Running Your First Spark Application
Now that you have an understanding of what Apache Spark is, let’s move one step closer by running your first Spark application. In this lesson, we'll use PySpark — the Python API for Spark — to create a simple Spark job and understand its basic flow.
How Does a Spark Application Work?
A typical Spark application consists of a driver program that runs your main function and uses SparkContext to connect with cluster managers and execute tasks in parallel across executors.
Question:
Do I need a cluster to run a Spark application?
Answer:
No, you can run Spark on your local machine in “local mode” to develop and test your code. Later, the same code can scale to run on a real cluster with no or minimal changes.
Setting Up PySpark
Before we begin, ensure you have pyspark
installed. You can install it using pip:
pip install pyspark
Once installed, open your terminal or Jupyter Notebook to begin coding.
Writing Your First Spark Application
Let’s write a simple program that:
- Creates a Spark session
- Creates a list of numbers
- Converts the list into a Resilient Distributed Dataset (RDD)
- Performs a simple transformation
- Collects and prints the result
PySpark Code
from pyspark.sql import SparkSession
# Step 1: Create Spark Session
spark = SparkSession.builder
.appName("FirstSparkApp")
.master("local[*]")
.getOrCreate()
# Step 2: Get Spark Context from Session
sc = spark.sparkContext
# Step 3: Create a list and parallelize into RDD
data = [1, 2, 3, 4, 5]
rdd = sc.parallelize(data)
# Step 4: Apply transformation (square each element)

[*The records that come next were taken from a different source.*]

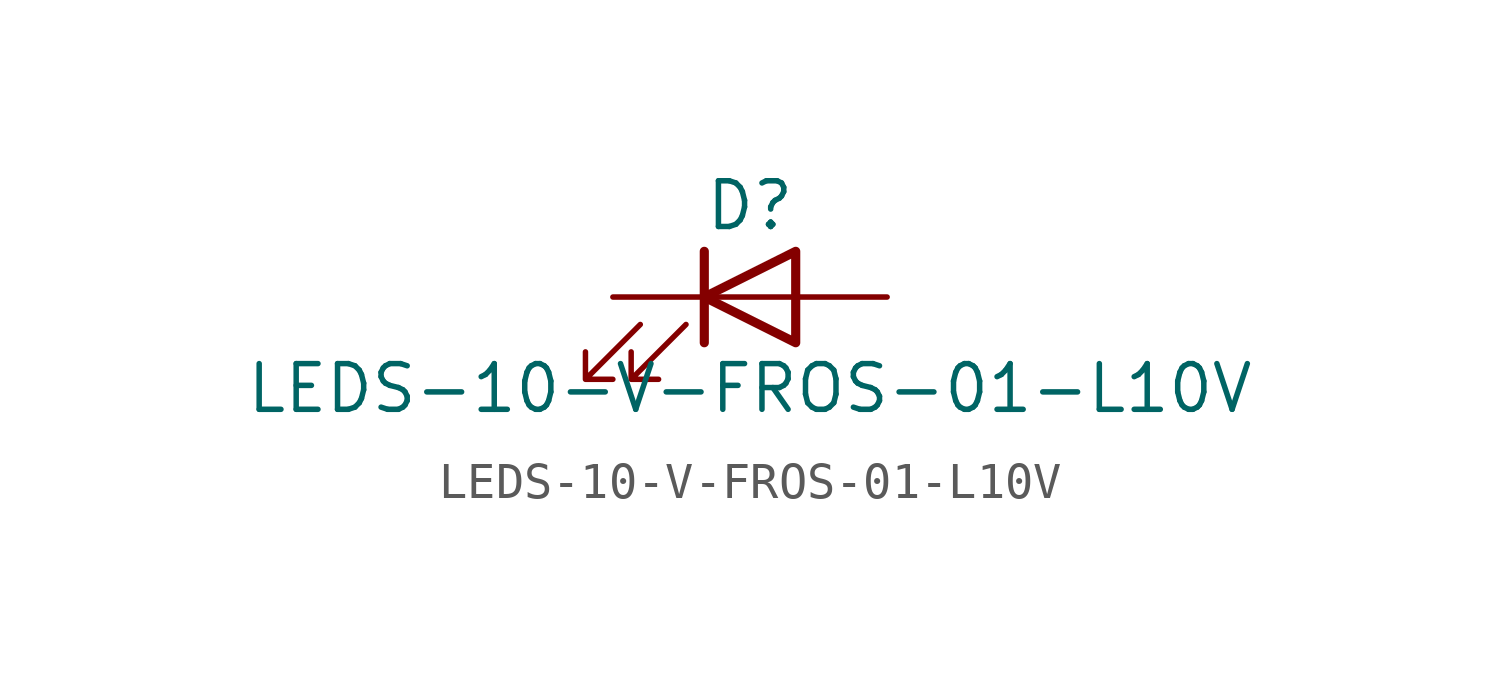
<source format=kicad_sym>
(kicad_symbol_lib
  (version 20211014)
  (generator kicad_symbol_editor)
  (symbol "LEDS-10-V-FROS-01-L10V"
    (pin_numbers hide)
    (pin_names
      (offset 1.016) hide)
    (property "Reference" "D"
      (at 0 2.54 0)
      (effects (font (size 1.27 1.27))))
    (property "Value" "LEDS-10-V-FROS-01-L10V"
      (at 0 -2.54 0)
      (effects (font (size 1.27 1.27))))
    (symbol "LEDS-10-V-FROS-01-L10V_0_1"
      (polyline (pts (xy -1.27 -1.27) (xy -1.27 1.27)) (stroke (width 0.254) (type default) (color 0 0 0 0)) (fill (type none)))
      (polyline (pts (xy -1.27 0) (xy 1.27 0)) (stroke (width 0) (type default) (color 0 0 0 0)) (fill (type none)))
      (polyline (pts (xy 1.27 -1.27) (xy 1.27 1.27) (xy -1.27 0) (xy 1.27 -1.27)) (stroke (width 0.254) (type default) (color 0 0 0 0)) (fill (type none)))
      (polyline (pts (xy -3.048 -0.762) (xy -4.572 -2.286) (xy -3.81 -2.286) (xy -4.572 -2.286) (xy -4.572 -1.524)) (stroke (width 0) (type default) (color 0 0 0 0)) (fill (type none)))
      (polyline (pts (xy -1.778 -0.762) (xy -3.302 -2.286) (xy -2.54 -2.286) (xy -3.302 -2.286) (xy -3.302 -1.524)) (stroke (width 0) (type default) (color 0 0 0 0)) (fill (type none))))
    (symbol "LEDS-10-V-FROS-01-L10V_1_1"
      (pin passive line (at -3.81 0 0) (length 2.54) (name "K" (effects (font (size 1.27 1.27)))) (number "1" (effects (font (size 1.27 1.27)))))
      (pin passive line (at 3.81 0 180) (length 2.54) (name "A" (effects (font (size 1.27 1.27)))) (number "2" (effects (font (size 1.27 1.27))))))))
</source>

squared_rdd = rdd.map(lambda x: x * x)
# Step 5: Collect the result
result = squared_rdd.collect()
# Step 6: Print the output
print("Squared Numbers:", result)
# Stop Spark Session
spark.stop()
Output
Squared Numbers: [1, 4, 9, 16, 25]
Step-by-Step Code Explanation
- SparkSession: Entry point for using DataFrame and SQL APIs. It also gives access to SparkContext, which is used to work with RDDs.
- parallelize(): Converts a normal Python list into a distributed dataset (RDD).
- map(): A transformation that applies a function to each element of the RDD.
- collect(): An action that retrieves the entire result from the distributed dataset back to the driver program.
Question:
Why do we need collect()
at the end?
Answer:
Until you call an action like collect()
or count()
, Spark doesn’t actually execute anything. This is because Spark uses lazy evaluation — it builds a plan of transformations first, and only when an action is called does it execute the operations.
Running This Code
You can run this script:
- From a terminal using:
python my_spark_app.py
- Inside Jupyter Notebook after installing pyspark
- Or via an IDE like PyCharm or VS Code
Summary
Congratulations! You've just run your first Apache Spark application. You created an RDD, performed a transformation, and executed an action. As we move forward, we’ll explore working with structured data using DataFrames, SQL, and machine learning pipelines.